Groundhog Day has long been one of my very favorite movies. On one level it is a very funny movie; on another, it is a particular take on Nietzsche’s doctrine of eternal recurrence. It is definitely a film that rewards rewatching. In fact, the legendary film critic Roger Ebert reviewed it twice and included it in his list of great movies. In his 2005 review he says:
“Groundhog Day” is a film that finds its note and purpose so precisely that its genius may not be immediately noticeable. It unfolds so inevitably, is so entertaining, so apparently effortless, that you have to stand back and slap yourself before you see how good it really is.
The film is about a jerk who slowly becomes a good man. Listen to Ebert again:
His journey has become a parable for our materialistic age; it embodies a view of human growth that, at its heart, reflects the same spiritual view of existence Murray explored in his very personal project “The Razor’s Edge.” [Another of my favorite movies.] He is bound to the wheel of time, and destined to revolve until he earns his promotion to the next level. A long article in the British newspaper the Independent says “Groundhog Day” is “hailed by religious leaders as the most spiritual film of all time.”
The movie is about a guy named Phil, played by Bill Murray, who is living the same day over and over again. He is essentially immortal. In the scene below, Phil’s co-worker Rita, played by Andie McDowell, recites a few lines of poetry. Here are the lines that precede the ones she recites:
High though his titles, proud his name,
Boundless his wealth as wish can claim
Despite those titles, power, and pelf,
And here is the scene in which she recites the poem’s next lines:
The wretch, concentred all in self,
Living, shall forfeit fair renown,
And, doubly dying, shall go down
To the vile dust from whence he sprung,
Unwept, unhonored , and unsung.
(from “Breathes There The Man,” an excerpt from “The Lay of the Last Minstrel,”
~ Sir Walter Scott.)
No matter how famous or wealthy, narcissists are among the worst of humankind.
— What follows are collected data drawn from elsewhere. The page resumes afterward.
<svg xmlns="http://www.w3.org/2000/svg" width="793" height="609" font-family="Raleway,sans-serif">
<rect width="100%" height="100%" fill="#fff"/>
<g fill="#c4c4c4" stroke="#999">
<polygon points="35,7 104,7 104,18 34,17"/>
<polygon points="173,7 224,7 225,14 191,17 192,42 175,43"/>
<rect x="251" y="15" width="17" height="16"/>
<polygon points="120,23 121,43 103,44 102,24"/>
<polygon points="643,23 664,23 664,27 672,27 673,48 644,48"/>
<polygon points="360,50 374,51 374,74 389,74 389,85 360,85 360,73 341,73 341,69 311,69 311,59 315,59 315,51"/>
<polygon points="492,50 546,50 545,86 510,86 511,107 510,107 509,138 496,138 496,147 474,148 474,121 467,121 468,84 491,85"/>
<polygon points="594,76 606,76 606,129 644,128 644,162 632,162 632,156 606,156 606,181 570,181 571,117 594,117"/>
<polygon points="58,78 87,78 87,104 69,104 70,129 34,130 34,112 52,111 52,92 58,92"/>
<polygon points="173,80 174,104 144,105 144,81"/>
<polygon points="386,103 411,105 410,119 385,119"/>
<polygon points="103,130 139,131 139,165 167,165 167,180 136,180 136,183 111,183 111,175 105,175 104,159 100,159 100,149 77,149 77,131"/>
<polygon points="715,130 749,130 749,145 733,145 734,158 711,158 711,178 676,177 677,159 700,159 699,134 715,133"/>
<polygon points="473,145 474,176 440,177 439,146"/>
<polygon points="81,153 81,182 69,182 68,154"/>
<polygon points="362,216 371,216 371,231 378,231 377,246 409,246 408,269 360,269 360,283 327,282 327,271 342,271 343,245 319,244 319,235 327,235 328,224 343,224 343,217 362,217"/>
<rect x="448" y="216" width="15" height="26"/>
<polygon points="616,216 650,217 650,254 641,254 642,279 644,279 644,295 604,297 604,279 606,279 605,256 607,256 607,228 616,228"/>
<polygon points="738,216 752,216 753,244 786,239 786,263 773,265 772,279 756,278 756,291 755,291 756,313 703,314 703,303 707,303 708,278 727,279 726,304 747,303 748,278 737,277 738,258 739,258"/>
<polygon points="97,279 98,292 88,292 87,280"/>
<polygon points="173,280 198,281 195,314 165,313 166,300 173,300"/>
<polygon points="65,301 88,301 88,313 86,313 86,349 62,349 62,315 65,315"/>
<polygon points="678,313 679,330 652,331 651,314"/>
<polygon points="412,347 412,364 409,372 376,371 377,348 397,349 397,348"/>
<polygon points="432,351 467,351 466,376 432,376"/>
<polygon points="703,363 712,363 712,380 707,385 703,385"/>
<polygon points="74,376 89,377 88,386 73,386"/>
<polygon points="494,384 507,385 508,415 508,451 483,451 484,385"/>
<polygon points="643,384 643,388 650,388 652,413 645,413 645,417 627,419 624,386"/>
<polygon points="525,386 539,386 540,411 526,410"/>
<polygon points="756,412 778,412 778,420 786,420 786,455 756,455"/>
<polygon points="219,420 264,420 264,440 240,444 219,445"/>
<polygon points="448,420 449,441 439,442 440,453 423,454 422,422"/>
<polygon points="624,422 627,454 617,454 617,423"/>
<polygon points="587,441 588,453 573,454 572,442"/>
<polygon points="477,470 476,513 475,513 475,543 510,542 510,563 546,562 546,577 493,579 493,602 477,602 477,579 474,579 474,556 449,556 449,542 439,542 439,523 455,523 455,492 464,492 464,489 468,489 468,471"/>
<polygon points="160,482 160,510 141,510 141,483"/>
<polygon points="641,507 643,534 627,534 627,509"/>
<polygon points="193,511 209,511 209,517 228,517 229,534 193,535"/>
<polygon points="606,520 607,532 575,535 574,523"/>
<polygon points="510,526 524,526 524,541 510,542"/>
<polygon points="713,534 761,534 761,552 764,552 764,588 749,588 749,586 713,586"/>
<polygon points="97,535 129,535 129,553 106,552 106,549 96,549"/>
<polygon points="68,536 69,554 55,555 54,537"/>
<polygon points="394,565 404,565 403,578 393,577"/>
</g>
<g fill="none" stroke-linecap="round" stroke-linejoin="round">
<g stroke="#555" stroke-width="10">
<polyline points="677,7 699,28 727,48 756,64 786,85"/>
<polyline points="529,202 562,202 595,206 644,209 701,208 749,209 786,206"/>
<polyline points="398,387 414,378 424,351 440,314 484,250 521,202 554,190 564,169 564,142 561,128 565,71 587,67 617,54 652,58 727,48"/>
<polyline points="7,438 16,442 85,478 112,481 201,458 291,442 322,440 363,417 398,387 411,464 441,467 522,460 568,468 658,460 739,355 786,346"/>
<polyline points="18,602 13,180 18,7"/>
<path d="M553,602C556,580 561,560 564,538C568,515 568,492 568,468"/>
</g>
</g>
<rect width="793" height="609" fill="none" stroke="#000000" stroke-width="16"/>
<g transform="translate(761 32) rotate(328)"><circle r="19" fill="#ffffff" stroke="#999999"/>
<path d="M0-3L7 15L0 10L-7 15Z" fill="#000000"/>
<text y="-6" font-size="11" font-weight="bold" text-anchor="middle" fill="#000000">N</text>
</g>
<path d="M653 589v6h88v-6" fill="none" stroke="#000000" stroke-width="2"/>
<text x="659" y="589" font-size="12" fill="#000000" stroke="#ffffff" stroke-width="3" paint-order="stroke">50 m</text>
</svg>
4 thoughts on “It’s Groundhog Day”
Your reference to narcissism is straight-on-point with what we see and hear daily on aspects of life in general and politicians in particular. That latter scene feels continuously like the movie many of us lived and actors who have long been appreciated as well. Great review, Dr. Thank you!
Loved this movie also. Nice to achieve enlightenment in a single lifetime, unlike the many reincarnations Eastern religions may require. Ja! If only.
For me and mine Ground Hog Day reminds me of the expression “When I get out I’m going back home!” That comes from being deployed overseas in the military or being incarcerated as each day is a horrible repeat of the day before. Life back home or outside of jail is going on; folks are moving forward with life; time is in limbo for you. Then you return to normal everyday life but, time and life has passed you by. The adjustment is too much for too many Veterans or former inmates to handle.
thanks for your sharing your insights Glen.